Mr Paul Box2, Mr Kheeran Dharmawardena1
1Cytrax Consulting, , Australia,
2CSIRO, Black Mountain, Australia
Information infrastructure used by research comprising systems, data, processes and people providing this infrastructure (provider community) has evolved to underpin specific communities (user communities) with specialised software and hardware requirements. Underpinning research user communities is challenging: software and data in cutting edge areas advances quickly meaning that software infrastructure can fast become irrelevant; research is naturally competitive, which makes collaboration a finely tuned balance; and building models for sustainability is challenging.
A pattern language is a method of describing good design practices or patterns of useful organization and through a set of interconnected patterns, attempt to express a deeper understanding of the relationship between different patterns.

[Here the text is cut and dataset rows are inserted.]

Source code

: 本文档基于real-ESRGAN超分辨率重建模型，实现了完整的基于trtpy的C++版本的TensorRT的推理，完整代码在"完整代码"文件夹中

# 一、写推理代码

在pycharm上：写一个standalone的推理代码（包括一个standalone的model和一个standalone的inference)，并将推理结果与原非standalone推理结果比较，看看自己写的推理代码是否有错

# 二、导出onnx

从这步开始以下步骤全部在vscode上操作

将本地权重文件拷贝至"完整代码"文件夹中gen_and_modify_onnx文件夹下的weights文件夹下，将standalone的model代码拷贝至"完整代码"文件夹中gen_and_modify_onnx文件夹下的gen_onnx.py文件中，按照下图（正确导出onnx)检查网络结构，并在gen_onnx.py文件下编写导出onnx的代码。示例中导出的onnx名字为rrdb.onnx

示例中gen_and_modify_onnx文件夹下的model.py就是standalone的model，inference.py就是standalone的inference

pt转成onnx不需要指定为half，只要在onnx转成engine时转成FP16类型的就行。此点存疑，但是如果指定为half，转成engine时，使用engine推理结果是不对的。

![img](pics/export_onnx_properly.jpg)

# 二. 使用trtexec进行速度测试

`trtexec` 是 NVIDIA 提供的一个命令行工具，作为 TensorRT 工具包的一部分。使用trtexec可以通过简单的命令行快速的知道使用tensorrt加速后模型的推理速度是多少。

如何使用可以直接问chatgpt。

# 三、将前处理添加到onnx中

A number of patterns (i.e. the things that we believe hold true across different contexts) that impact achievement of collective goals in information infrastructure have been observed. There are sure to be many more patterns.
This oral presentation will look at some of these patterns and the work that is being done towards developing an information infrastructure pattern library.
Biographies:
Paul Box leads a CSIRO research team developing interoperable systems of systems or ‘Information Infrastructure’. Paul has worked for more than 25 years in geospatial information technology field.

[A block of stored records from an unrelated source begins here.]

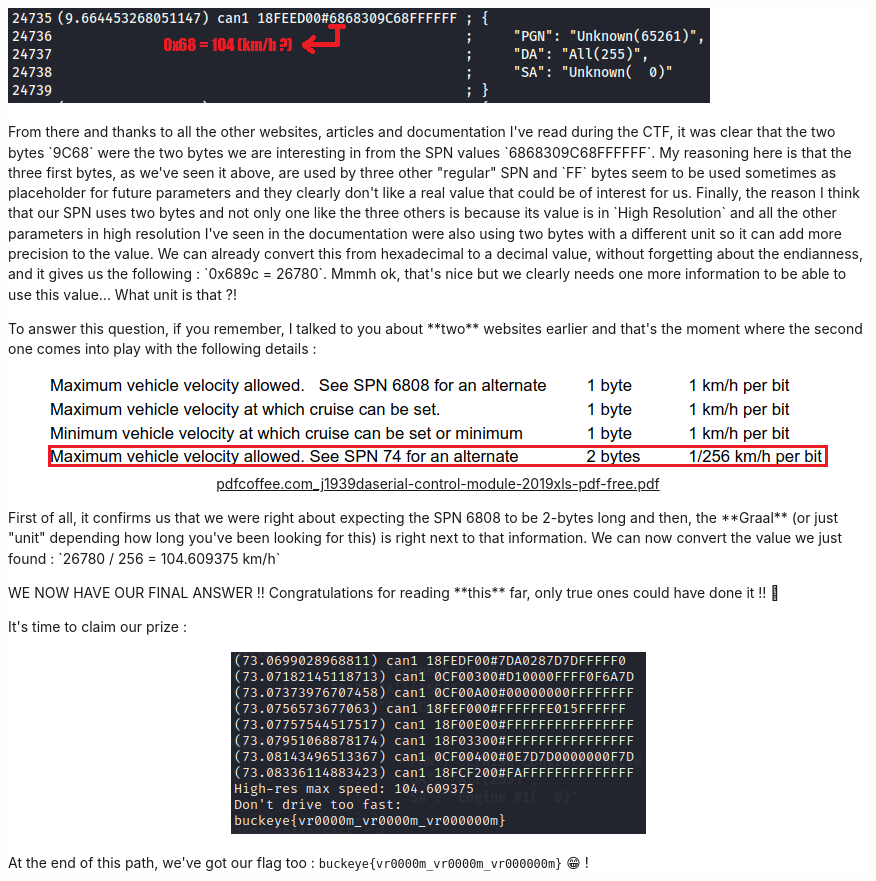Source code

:   <img src="images/pgnDetails2.png">
</p>
From there and thanks to all the other websites, articles and documentation I've read during the CTF, it was clear that the two bytes `9C68` were the two bytes we are interesting in from the SPN values `6868309C68FFFFFF`. My reasoning here is that the three first bytes, as we've seen it above, are used by three other "regular" SPN and `FF` bytes seem to be used sometimes as placeholder for future parameters and they clearly don't like a real value that could be of interest for us. Finally, the reason I think that our SPN uses two bytes and not only one like the three others is because its value is in `High Resolution` and all the other parameters in high resolution I've seen in the documentation were also using two bytes with a different unit so it can add more precision to the value. We can already convert this from hexadecimal to a decimal value, without forgetting about the endianness, and it gives us the following : `0x689c = 26780`. Mmmh ok, that's nice but we clearly needs one more information to be able to use this value... What unit is that ?!

<p>
To answer this question, if you remember, I talked to you about **two** websites earlier and that's the moment where the second one comes into play with the following details :
</p>
<p align="center">
  <img src="images/pgnDetails3.png">
  <label><a href="https://pdfcoffee.com/download/j1939daserial-control-module-2019xls-pdf-free.html">pdfcoffee.com_j1939daserial-control-module-2019xls-pdf-free.pdf</a></label>
</p>
First of all, it confirms us that we were right about expecting the SPN 6808 to be 2-bytes long and then, the **Graal** (or just "unit" depending how long you've been looking for this) is right next to that information. We can now convert the value we just found : `26780 / 256 = 104.609375 km/h`

<p>
WE NOW HAVE OUR FINAL  ANSWER !! Congratulations for reading **this** far, only true ones could have done it !! 🎉
</p>

It's time to claim our prize :
<p align="center">
  <img src="images/finalAnswer.png">
</p>

At the end of this path, we've got our flag too : `buckeye{vr0000m_vr0000m_vr000000m}` 😁 !

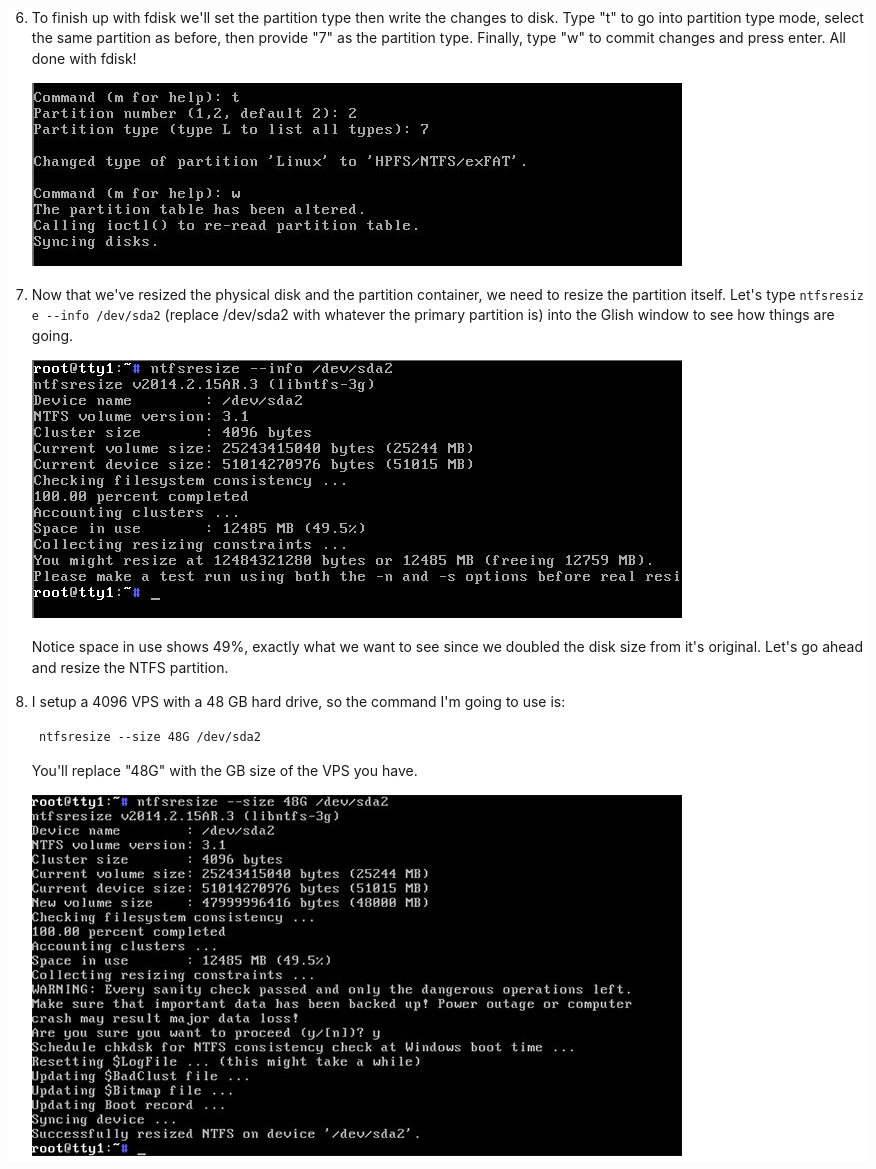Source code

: 6. To finish up with fdisk we'll set the partition type then write the changes to disk.  Type "t" to go into partition type mode, select the same partition as before, then provide "7" as the partition type.  Finally, type "w" to commit changes and press enter.  All done with fdisk!
	
    ![Setting the partition type correctly.](images/res8.jpg)

7. Now that we've resized the physical disk and the partition container, we need to resize the partition itself.  Let's type `ntfsresize --info /dev/sda2` (replace /dev/sda2 with whatever the primary partition is) into the Glish window to see how things are going.
	
    ![Resizing the NTFS partition.](images/res9.jpg)
	
    Notice space in use shows 49%, exactly what we want to see since we doubled the disk size from it's original.  Let's go ahead and resize the NTFS partition.  

8. I setup a  4096 VPS with a 48 GB hard drive, so the command I'm going to use is:

		ntfsresize --size 48G /dev/sda2
	
    You'll replace "48G" with the GB size of the VPS you have.
	
    ![Applying the resize to our partition.](images/res11.jpg)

More recently, Paul has focused attention on addressing the social rather than technical challenges of building Information Infrastructure. Coherent integrated approaches to addressing the social, institutional and economic challenges of infrastructure development are being elaborated through ‘social architecture’.
Mr. Kheeran Dharmawardena, MBA, B.Comp., is the managing director of Cytrax consulting, a consulting firm specialising in information infrastructure for research. Kheeran has over 2 decades of experience in delivery of many ICT services within the higher education and research sector, including infrastructure delivery, service delivery, data management, IT & enterprise architecture and eResearch. He has a special interest in the socio-technical challenges involved in the delivery of effective services.